When Feinstein was a single mother, she could never bring herself to say she had to leave work because of her child. “I was sure what the response would be,” she said. “I still think women have to be very careful. One of the reasons they are denied promotions is because they are looked at at the office as the ones responsible for the family.”

In her previous career as a registered nurse, first-term Rep. Eddie Bernice Johnson (D-Texas), 57, said she never had a qualm about leaving work because of family responsibilities. “I was very skilled in my work, and there was a demand for me in the marketplace,” she said.

For the modern version of the professional woman’s dilemma, Browner and Stock are the role models.

For five years Stock, who was special-events director for Bloomingdale’s in New York, traveled every weekend to Washington, where her son, Chase, now 13, and her husband, Stuart, lived. During the week, her husband was the primary parent.

“He bore the brunt of it,” Stock said. “I was always juggling a lot of balls. My husband had to make it fit too. More so than me because I don’t think he expected it.”

When Browner moved to Tallahassee to head the Florida Department of Environmental Regulation, someone was prompted to ask her husband, “Isn’t it amazing you are willing to move to Tallahassee with Carol?”

Her husband, Michael Podhorzer, she said, cut that conversation short, saying, “You wouldn’t be asking me the question if I were a woman.”

Browner and Podhorzer have joint responsibility for duties at home. “My husband doesn’t help me,” she said. “We try to figure out how to share. I did dinner Sunday night. He did dinner Monday night.”

As ideal as their arrangement is, the guilt about her son, Zachary, 5, is still there. “A day doesn’t go by that I don’t worry whether he is getting enough of me,” she said. “It’s important that he understands what I do. At some level, I think he does. He tells people that his mother saves trees, animals, rivers, lakes. And bananas.”

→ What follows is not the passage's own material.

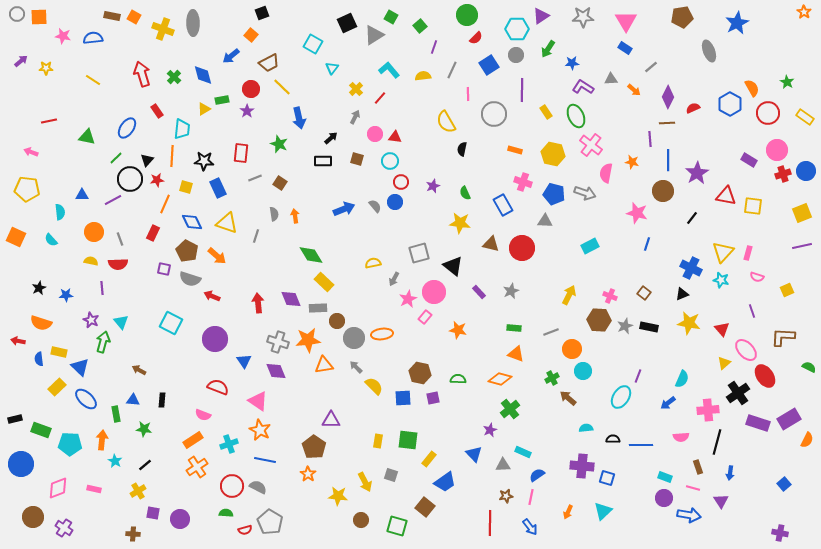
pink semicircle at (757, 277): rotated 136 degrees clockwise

How to combine career and marriage is a fundamental question that remains unanswered for many young women. “When I talk to teen-age girls,” Browner said, “they want to know if they can have children and a career and will someone still want to marry them. For an awful lot of women it’s still very, very difficult. I guess it’s progress when the husband says, `I’m going to babysit the kids.”‘

“We’ve come this far,” Feinstein said. “My daughter could run for district attorney and win, but she’d still have to go home and clean.”